The project’s success may be contributed to the efficient and effective use of resources with partners focusing their strengths: RPFF’s building community connections, YUL’s providing long-term access to information, and Charles Street Video’s supporting media artists. While beneficial, the divide and conquer approach created challenges. For example, RPFF would act as a liaison for questions and answers about donating material because the archives did not interact with participants until after material was donated. In hindsight, to help build donor trust and reduce concerns, an archival donation FAQ sheet by explaining archival donations and the transfer of physical ownership, the retention of copyright, and the possibilities of access restrictions should have been provided by YUL.

Some project challenges were easier to solve than others. In the original design, HMV had one digitization partner located in Ontario. However, it soon became apparent that donors were concerned about their home movies being damaged and destroyed if the material were shipped across the country.  So, HMV expanded its partnerships to include organizations located in Nova Scotia, Quebec, and Alberta. In the end, most donors participated in the project because of connection to—and their trust of—the RPFF through their network of family, friends, and colleagues.

Another challenge focused on consent. What protocol should we follow when families could not easily access the technology to preview their VHS and miniDV tapes before providing consent to archive? What if only some family members who appeared in a particular video agreed to their images being donated to an archival institution? Fortunately, HMV baked these concerns into their project procedures. Participants could digitize up to five media carriers, and in exchange, they were asked to donate a minimum of five minutes of footage. This flexible arrangement suited issues around privacy and protected intimate family moments with participants, such as Trinh Nha Truong who was happy to donate the entirety of her VHS cassette tape because “she wanted to show other Canadians that ‘our people live in Canada too.'”  Anther participant chose “to contribute a clip that didn’t centre people but a place” to protect the family’s privacy.
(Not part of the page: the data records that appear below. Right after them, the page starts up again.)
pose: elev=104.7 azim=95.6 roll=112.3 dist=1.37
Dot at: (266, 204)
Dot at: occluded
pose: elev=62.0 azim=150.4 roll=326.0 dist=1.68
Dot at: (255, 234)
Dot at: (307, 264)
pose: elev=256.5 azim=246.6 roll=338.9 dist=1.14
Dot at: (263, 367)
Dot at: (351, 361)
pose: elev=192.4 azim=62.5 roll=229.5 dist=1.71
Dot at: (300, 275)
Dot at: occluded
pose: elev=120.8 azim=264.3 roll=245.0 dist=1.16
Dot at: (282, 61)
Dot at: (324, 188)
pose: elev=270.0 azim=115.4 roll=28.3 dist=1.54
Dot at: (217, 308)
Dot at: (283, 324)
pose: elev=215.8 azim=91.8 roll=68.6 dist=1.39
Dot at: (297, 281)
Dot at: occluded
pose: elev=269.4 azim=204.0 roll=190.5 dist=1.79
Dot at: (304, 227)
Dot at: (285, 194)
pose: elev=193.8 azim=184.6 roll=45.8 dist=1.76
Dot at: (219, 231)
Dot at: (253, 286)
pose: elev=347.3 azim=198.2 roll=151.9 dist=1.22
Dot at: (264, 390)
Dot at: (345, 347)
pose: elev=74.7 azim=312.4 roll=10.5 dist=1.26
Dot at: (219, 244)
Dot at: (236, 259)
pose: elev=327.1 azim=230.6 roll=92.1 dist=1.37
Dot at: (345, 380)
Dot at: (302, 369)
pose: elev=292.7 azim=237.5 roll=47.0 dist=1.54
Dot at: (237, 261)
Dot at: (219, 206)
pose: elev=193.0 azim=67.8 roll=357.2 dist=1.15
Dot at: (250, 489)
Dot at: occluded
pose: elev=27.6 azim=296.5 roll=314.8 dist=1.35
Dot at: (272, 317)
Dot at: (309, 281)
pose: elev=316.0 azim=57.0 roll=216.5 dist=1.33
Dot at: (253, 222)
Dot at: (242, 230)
Khmer-Krom family and friends sitting at a table and celebrating a baby shower

In 1992, members of the Truong/Tram family celebrate the one-month birthday of the newest member of the family. Image credit: Truong/Tram family and York University Libraries, Clara Thomas Archives and Special Collections, Home Made Visible collection


In addition to preserving historical records from across Canada, HMV has been committed to and involved with the research and dissemination of historical research through public programming. The second phase of the project involved seven commissioned artistic works that reflect on the power of reclaiming and personalizing the practice and places of archives. These works premiered at the 16th Annual Regent Park Film Festival on November 2018 and were included in the third phase of the project: a tour across Canadian public libraries to start dialogues about how diverse histories converge on this land. The tour included workshops on topics including zine-making, oral storytelling, free-writing, postcards as personal archives, and stop-motion filmmaking.

HMV is not only an inspiring project because it bridges the archival and artistic community together, to the enrichment of both communities, but also because of its demonstrated ability to use collaboration to reach a broad public audience.

Funding for the Home Made Visible project, including digitization of footage, was provided by the Canada Council for the Arts’ New Chapter program. 

~Katrina Cohen-Palacios is a media archivist at the York University Libraries, Clara Thomas Archives and Special Collections.